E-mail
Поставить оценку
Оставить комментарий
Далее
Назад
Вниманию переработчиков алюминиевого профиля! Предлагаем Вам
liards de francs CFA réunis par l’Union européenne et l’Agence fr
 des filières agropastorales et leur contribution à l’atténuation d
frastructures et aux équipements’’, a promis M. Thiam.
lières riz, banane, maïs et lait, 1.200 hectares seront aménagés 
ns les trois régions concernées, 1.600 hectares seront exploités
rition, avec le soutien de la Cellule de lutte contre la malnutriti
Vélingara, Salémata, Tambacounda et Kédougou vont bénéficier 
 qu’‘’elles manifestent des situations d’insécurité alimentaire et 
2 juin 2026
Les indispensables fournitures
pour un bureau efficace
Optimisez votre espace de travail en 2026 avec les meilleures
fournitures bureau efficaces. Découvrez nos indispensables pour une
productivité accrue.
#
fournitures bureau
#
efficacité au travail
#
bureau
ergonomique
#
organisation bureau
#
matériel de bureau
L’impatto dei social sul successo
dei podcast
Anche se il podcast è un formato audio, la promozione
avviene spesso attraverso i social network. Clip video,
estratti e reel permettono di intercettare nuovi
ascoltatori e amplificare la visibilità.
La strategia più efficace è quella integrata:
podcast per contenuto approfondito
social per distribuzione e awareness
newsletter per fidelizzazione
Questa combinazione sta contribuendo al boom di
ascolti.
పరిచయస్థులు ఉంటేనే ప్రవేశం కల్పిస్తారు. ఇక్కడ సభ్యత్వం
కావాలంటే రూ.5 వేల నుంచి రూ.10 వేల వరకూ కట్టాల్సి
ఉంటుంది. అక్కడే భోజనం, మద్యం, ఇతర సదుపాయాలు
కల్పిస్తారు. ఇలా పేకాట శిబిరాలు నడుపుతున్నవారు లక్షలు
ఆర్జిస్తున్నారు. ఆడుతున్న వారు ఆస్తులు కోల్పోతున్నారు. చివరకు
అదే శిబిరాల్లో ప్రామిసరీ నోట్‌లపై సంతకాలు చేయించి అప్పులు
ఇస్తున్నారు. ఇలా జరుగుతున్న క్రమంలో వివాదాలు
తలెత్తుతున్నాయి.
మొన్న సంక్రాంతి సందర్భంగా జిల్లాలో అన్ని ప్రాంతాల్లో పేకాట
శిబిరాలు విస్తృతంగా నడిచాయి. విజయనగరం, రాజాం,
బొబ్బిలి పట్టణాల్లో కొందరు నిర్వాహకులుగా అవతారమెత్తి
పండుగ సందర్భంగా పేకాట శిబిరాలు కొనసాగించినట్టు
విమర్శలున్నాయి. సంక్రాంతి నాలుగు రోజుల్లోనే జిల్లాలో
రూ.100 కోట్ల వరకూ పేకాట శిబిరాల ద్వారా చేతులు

TASK PROMPT:
Print the lines above word for word, from the first one up to and including the line containing "des filières agropastorales".

YOUR RESPONSE:
E-mail
Поставить оценку
Оставить комментарий
Далее
Назад
Вниманию переработчиков алюминиевого профиля! Предлагаем Вам
liards de francs CFA réunis par l’Union européenne et l’Agence fr
 des filières agropastorales et leur contribution à l’atténuation d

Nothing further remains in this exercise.